Moreover, the execution of the pilot trials provided valuable insights with respect to several technology acceptance factors which should be carefully considered when deploying smart retail alliances:

  • The integration (or synchronization) with digital inventory systems is important to motivate retailers to upload a considerable percentage of their offered products or services; otherwise, systems similar to SMARTBUY are likely to be used solely for advertising promotions on selected products.

  • The active involvement of a critical mass of both key actors, i.e. retailers and customers, is fundamental to ensure the long-term sustainability of the system: potentially high product availability intensifies customers engagement, while increased demand raised by customers motivates retailers in uploading more products and promotions, thus producing a virtuous circle. Substantial resources should be invested in marketing campaigns to achieve this objective.

  • The integration of payment gateways may enable online product purchases (similarly to e-commerce platforms) while still motivating users to visit the physical stores to pick up their bought products. Online payments could address both the reluctance of retailers to accept product reservations for long periods of time (since no guarantees are given for conversion of reservations to sales) and the requirement of customers to ensure the availability of reserved products.

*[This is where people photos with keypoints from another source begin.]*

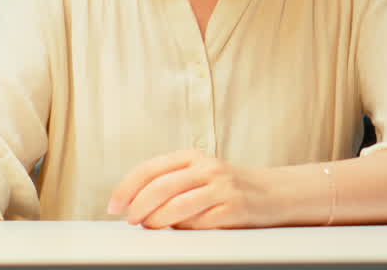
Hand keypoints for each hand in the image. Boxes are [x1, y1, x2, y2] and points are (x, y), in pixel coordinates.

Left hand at [107, 148, 279, 228]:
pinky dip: (183, 230)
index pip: (150, 169)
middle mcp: (207, 168)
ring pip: (176, 207)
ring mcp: (222, 188)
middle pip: (160, 187)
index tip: (114, 206)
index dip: (127, 188)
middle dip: (138, 207)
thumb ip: (170, 183)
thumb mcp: (198, 174)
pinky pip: (199, 224)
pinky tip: (181, 230)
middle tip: (131, 220)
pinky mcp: (233, 209)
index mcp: (192, 156)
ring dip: (156, 221)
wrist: (273, 193)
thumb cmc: (226, 187)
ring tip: (150, 227)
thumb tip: (132, 204)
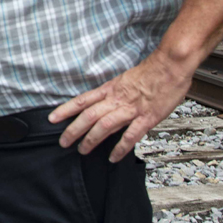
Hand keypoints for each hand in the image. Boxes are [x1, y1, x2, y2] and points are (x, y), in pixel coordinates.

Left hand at [48, 48, 193, 161]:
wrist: (170, 66)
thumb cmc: (150, 72)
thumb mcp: (124, 80)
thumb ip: (114, 93)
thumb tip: (103, 105)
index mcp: (110, 89)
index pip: (83, 100)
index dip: (66, 110)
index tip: (52, 119)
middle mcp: (117, 99)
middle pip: (89, 115)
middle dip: (73, 129)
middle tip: (63, 142)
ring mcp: (131, 109)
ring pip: (105, 125)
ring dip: (91, 139)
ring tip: (82, 150)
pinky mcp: (147, 118)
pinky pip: (131, 135)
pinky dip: (121, 147)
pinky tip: (113, 157)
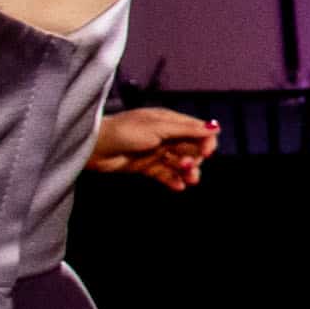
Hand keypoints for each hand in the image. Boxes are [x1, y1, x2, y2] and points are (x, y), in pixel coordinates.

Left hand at [87, 106, 215, 189]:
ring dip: (187, 172)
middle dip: (195, 159)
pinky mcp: (146, 167)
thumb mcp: (158, 127)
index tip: (207, 153)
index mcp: (169, 121)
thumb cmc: (124, 132)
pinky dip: (174, 181)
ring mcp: (156, 152)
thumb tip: (216, 128)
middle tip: (187, 166)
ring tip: (188, 180)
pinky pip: (166, 175)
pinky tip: (178, 187)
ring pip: (180, 163)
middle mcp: (165, 135)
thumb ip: (187, 129)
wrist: (92, 147)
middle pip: (192, 149)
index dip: (206, 142)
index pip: (197, 131)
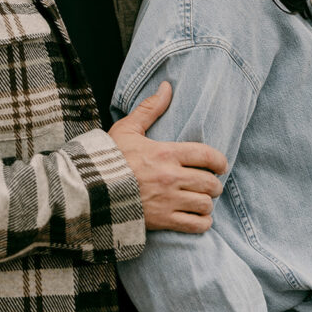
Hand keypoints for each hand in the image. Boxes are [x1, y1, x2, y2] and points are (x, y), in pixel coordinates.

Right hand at [109, 81, 227, 232]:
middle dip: (214, 184)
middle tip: (210, 183)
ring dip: (207, 203)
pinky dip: (202, 222)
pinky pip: (195, 225)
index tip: (221, 165)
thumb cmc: (109, 158)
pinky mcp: (162, 221)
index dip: (219, 161)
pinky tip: (198, 218)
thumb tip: (166, 86)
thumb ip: (150, 108)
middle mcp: (171, 177)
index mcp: (165, 153)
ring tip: (202, 200)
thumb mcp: (128, 128)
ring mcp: (168, 201)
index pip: (206, 155)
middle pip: (209, 183)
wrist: (91, 190)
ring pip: (205, 204)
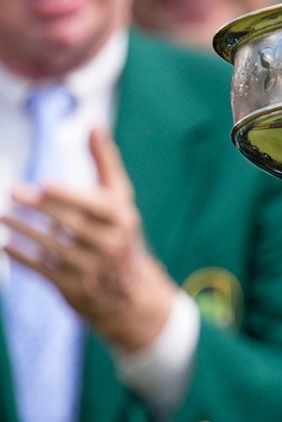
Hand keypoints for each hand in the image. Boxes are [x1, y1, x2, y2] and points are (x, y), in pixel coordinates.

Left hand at [2, 128, 175, 352]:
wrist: (130, 294)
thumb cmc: (118, 234)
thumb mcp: (120, 202)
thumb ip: (105, 165)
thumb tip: (93, 126)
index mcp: (123, 220)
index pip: (97, 206)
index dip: (72, 196)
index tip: (46, 183)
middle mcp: (112, 245)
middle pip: (73, 225)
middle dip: (43, 209)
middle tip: (14, 192)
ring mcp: (95, 269)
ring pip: (55, 248)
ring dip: (26, 231)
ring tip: (4, 215)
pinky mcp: (78, 288)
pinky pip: (47, 271)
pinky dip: (25, 258)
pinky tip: (7, 244)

Our future research will pursue the following objectives:

  • Elaborate on suitable business models which will attract a critical mass of retailers and customers while also ensuring the financial sustainability of the SMARTBUY ecosystem.

  • Design a coupon-like collaborative loyalty program (Villacé-Molinero et al. 2016), which will allow customers to collect and redeem coupons for product purchases from SMARTBUY retailer-members.

  • Investigate solutions for brick-and-mortar stores, enabling them to tackle the challenges of health crises like the recent COVID-19 pandemic, e.g. scheduling the in-store pick-ups of online orders to enforce physical distancing and avoid queues, better employees’ shift planning, adaptation of ventilation patterns based on predicted occupancy, etc.